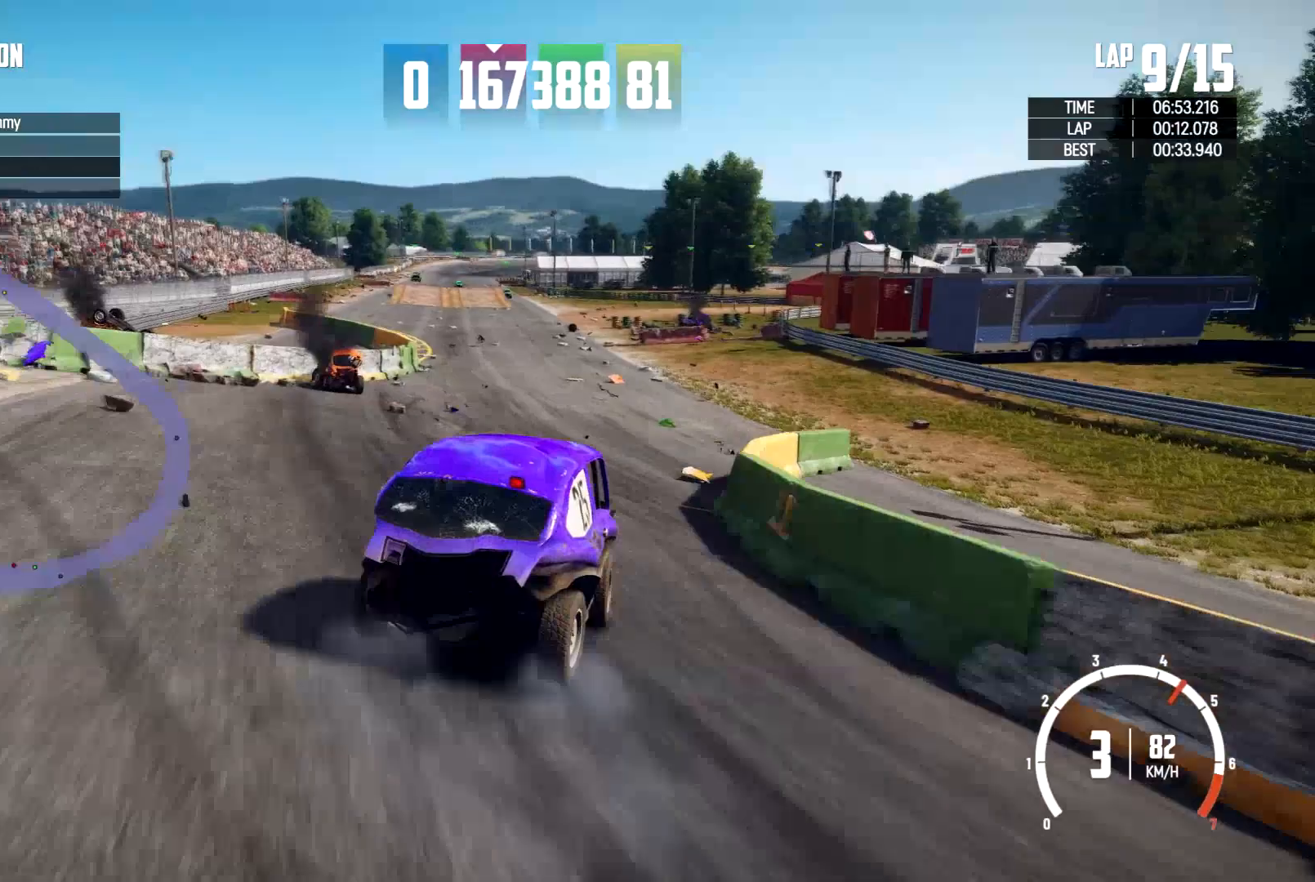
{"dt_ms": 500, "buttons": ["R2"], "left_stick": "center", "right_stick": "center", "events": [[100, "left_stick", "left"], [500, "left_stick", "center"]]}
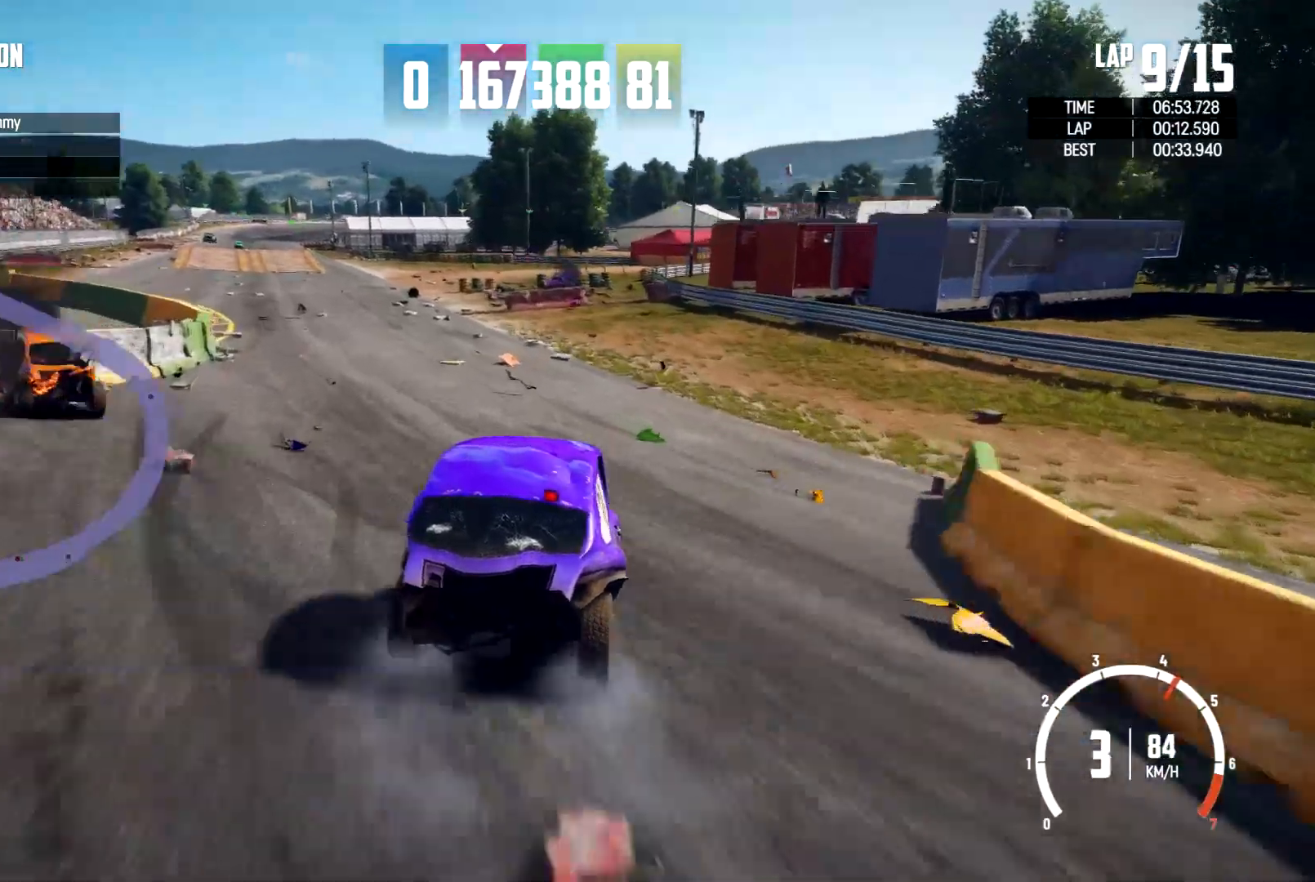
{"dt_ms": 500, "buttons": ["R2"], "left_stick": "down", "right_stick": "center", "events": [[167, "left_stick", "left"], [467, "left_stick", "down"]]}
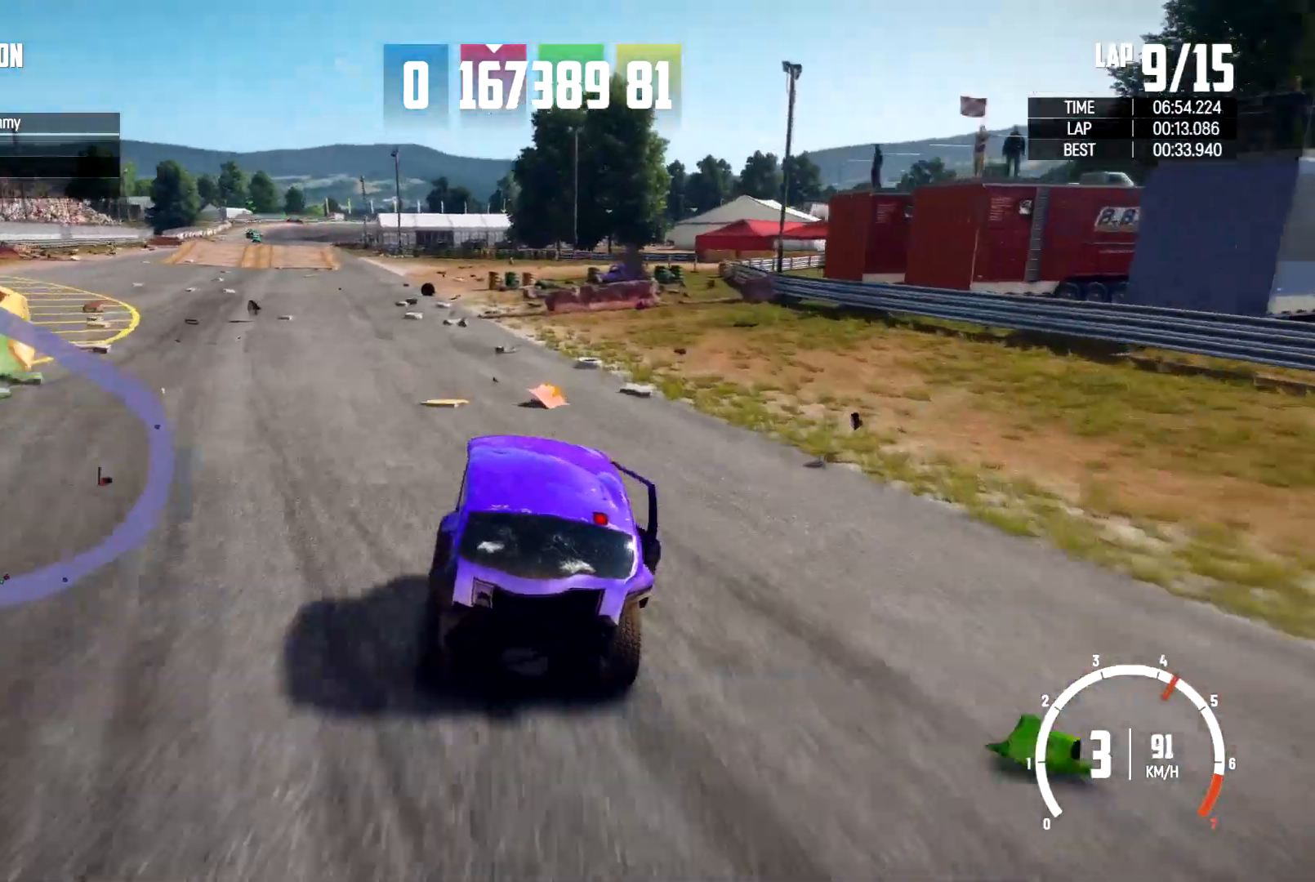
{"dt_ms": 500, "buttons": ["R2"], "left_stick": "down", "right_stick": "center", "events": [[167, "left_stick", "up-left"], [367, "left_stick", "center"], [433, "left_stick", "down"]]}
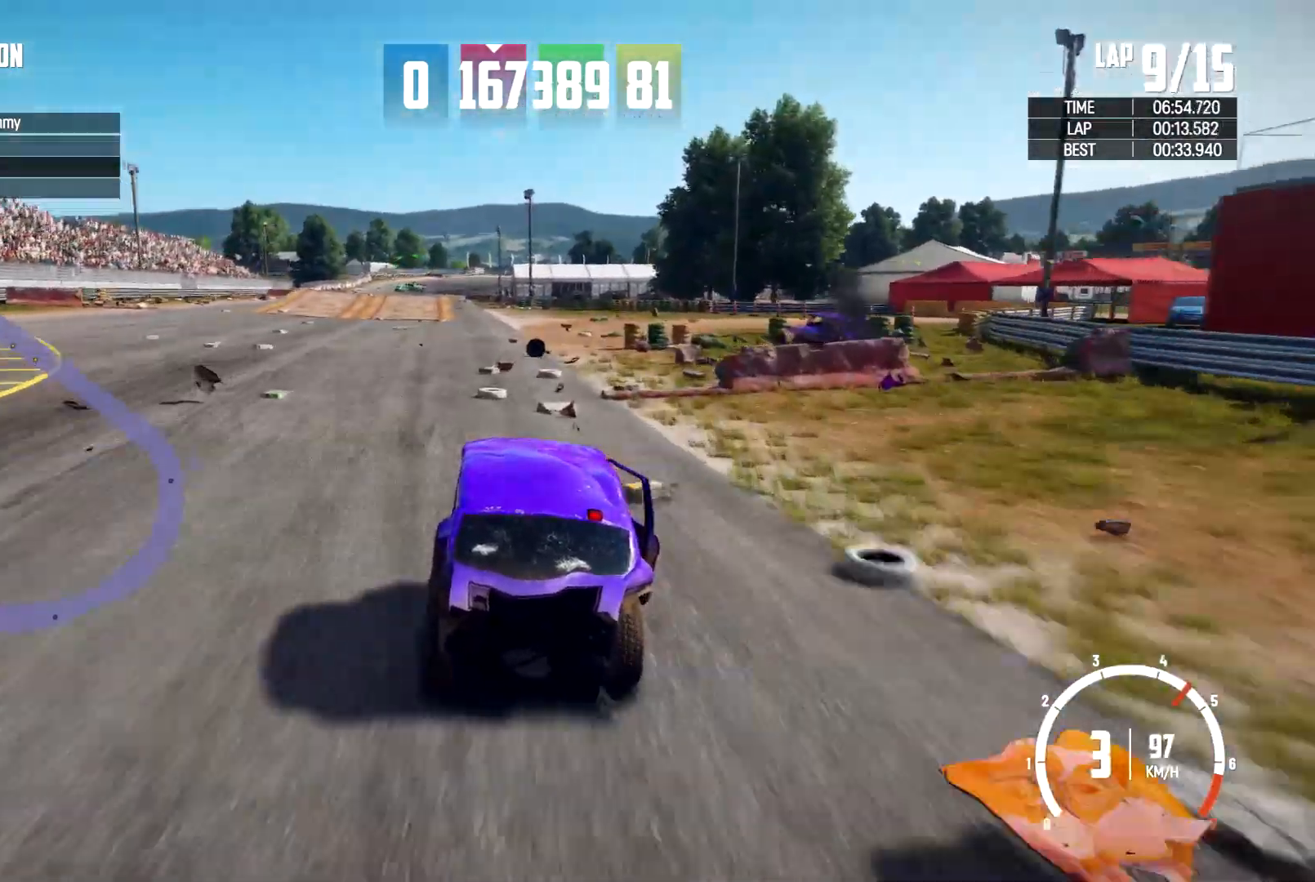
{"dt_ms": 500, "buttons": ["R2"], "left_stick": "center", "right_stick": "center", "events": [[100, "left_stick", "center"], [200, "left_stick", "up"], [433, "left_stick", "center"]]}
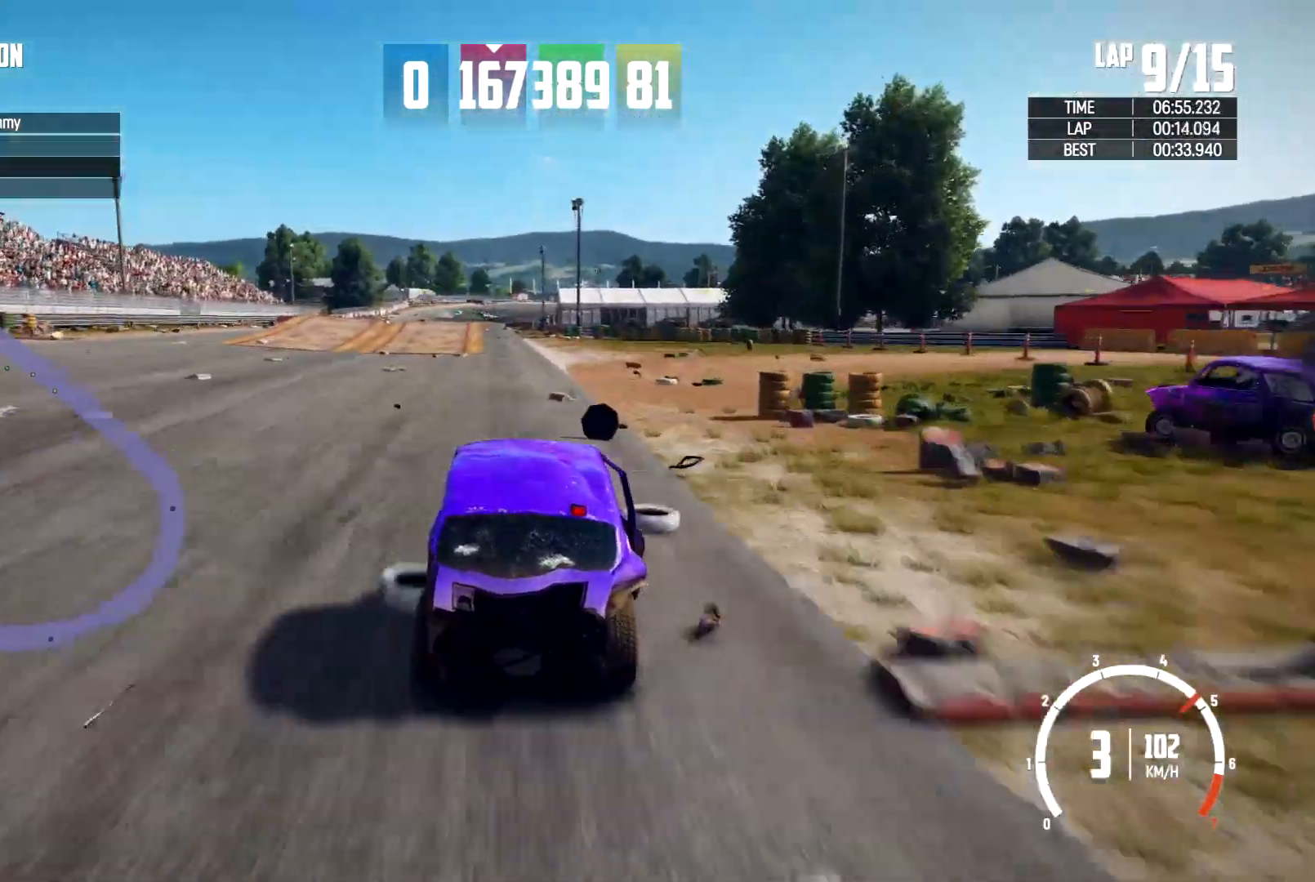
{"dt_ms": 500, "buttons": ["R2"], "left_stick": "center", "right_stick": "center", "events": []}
################
▸ **What is expected**: Could you print the material above word for word and skip the images?

▸ **Reply to the exercise**:
{"dt_ms": 500, "buttons": ["R2"], "left_stick": "center", "right_stick": "center", "events": [[100, "left_stick", "left"], [500, "left_stick", "center"]]}
{"dt_ms": 500, "buttons": ["R2"], "left_stick": "down", "right_stick": "center", "events": [[167, "left_stick", "left"], [467, "left_stick", "down"]]}
{"dt_ms": 500, "buttons": ["R2"], "left_stick": "down", "right_stick": "center", "events": [[167, "left_stick", "up-left"], [367, "left_stick", "center"], [433, "left_stick", "down"]]}
{"dt_ms": 500, "buttons": ["R2"], "left_stick": "center", "right_stick": "center", "events": [[100, "left_stick", "center"], [200, "left_stick", "up"], [433, "left_stick", "center"]]}
{"dt_ms": 500, "buttons": ["R2"], "left_stick": "center", "right_stick": "center", "events": []}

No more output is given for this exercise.